#### [Task to complete]
Transcribe the lines of data below word for word, starting at the line containing "High, Close, Low" and ending at the line containing "What is the difference".

#### [Raw data]
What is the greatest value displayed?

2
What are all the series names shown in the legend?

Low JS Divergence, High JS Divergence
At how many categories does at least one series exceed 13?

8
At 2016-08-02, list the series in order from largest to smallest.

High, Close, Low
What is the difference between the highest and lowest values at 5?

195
* * *
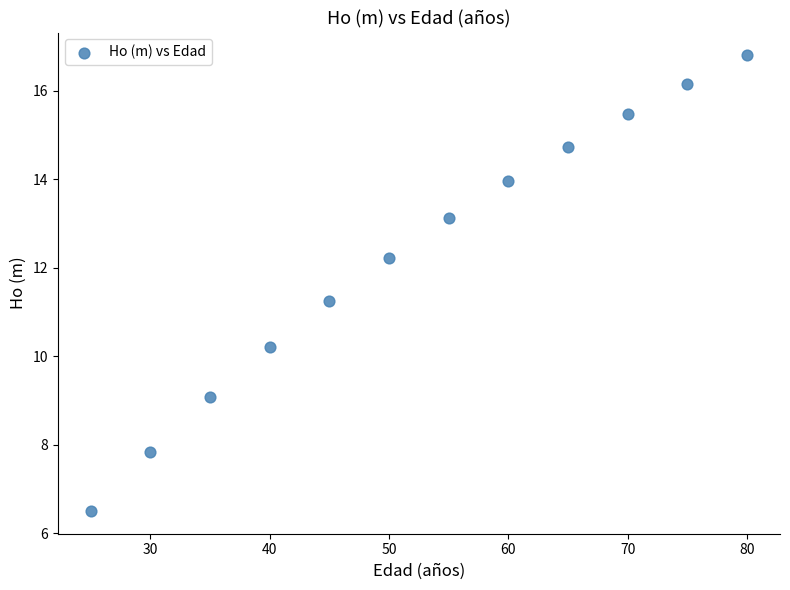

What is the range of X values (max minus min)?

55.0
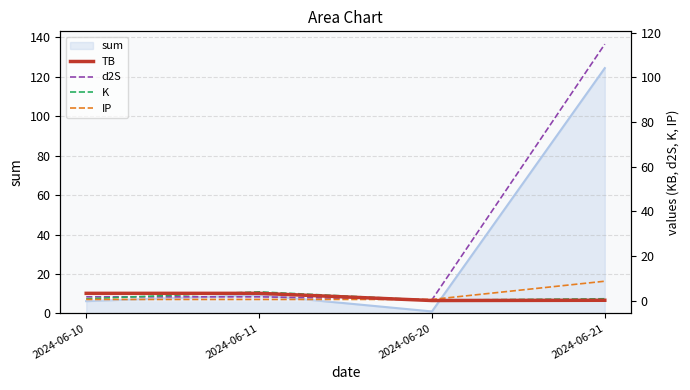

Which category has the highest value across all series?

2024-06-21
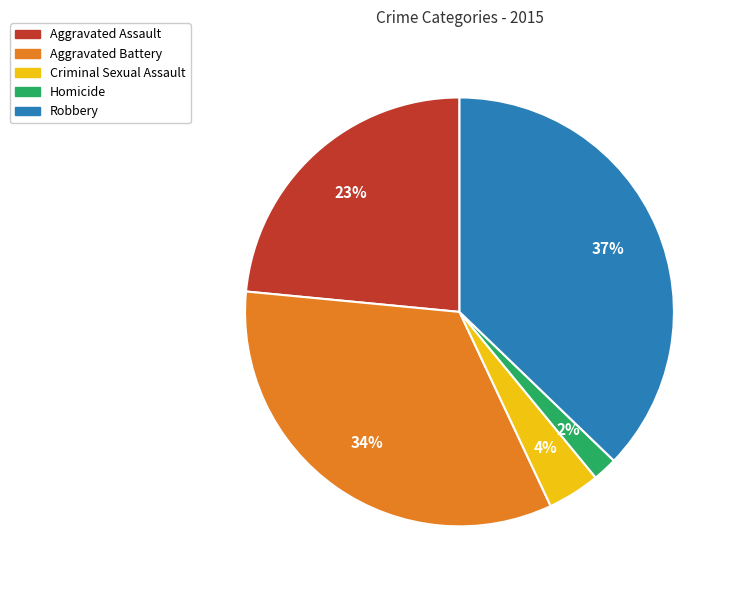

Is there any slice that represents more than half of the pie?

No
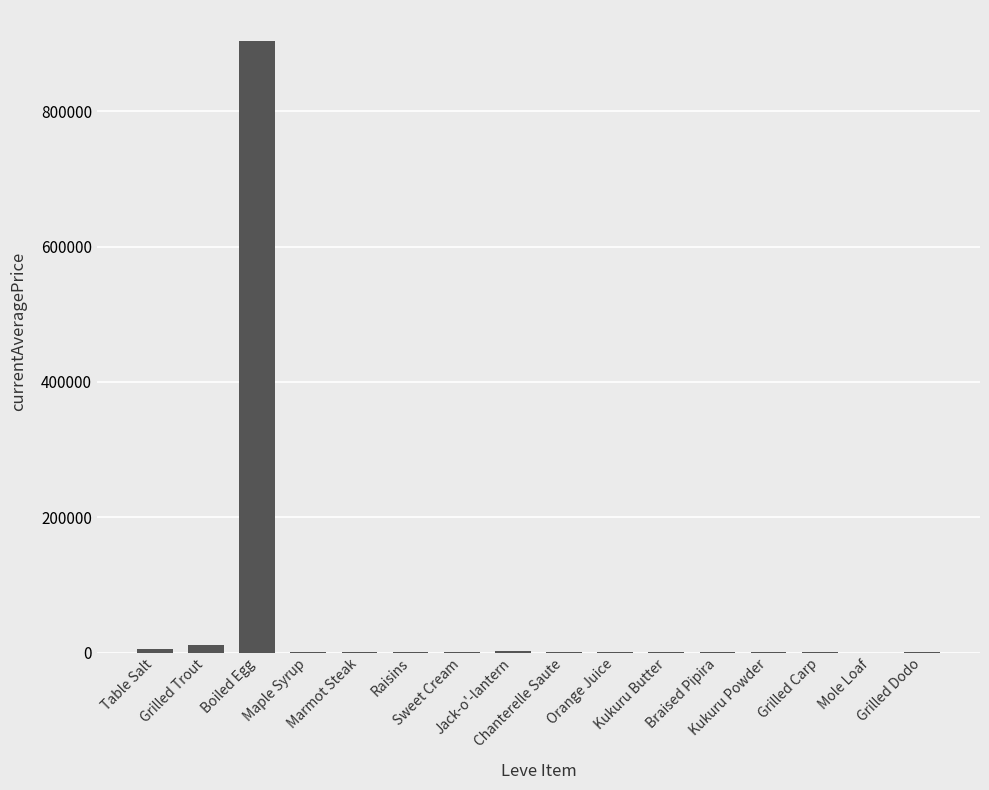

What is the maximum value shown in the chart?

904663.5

#### [Result below]
High, Close, Low
What is the difference between the highest and lowest values at 5?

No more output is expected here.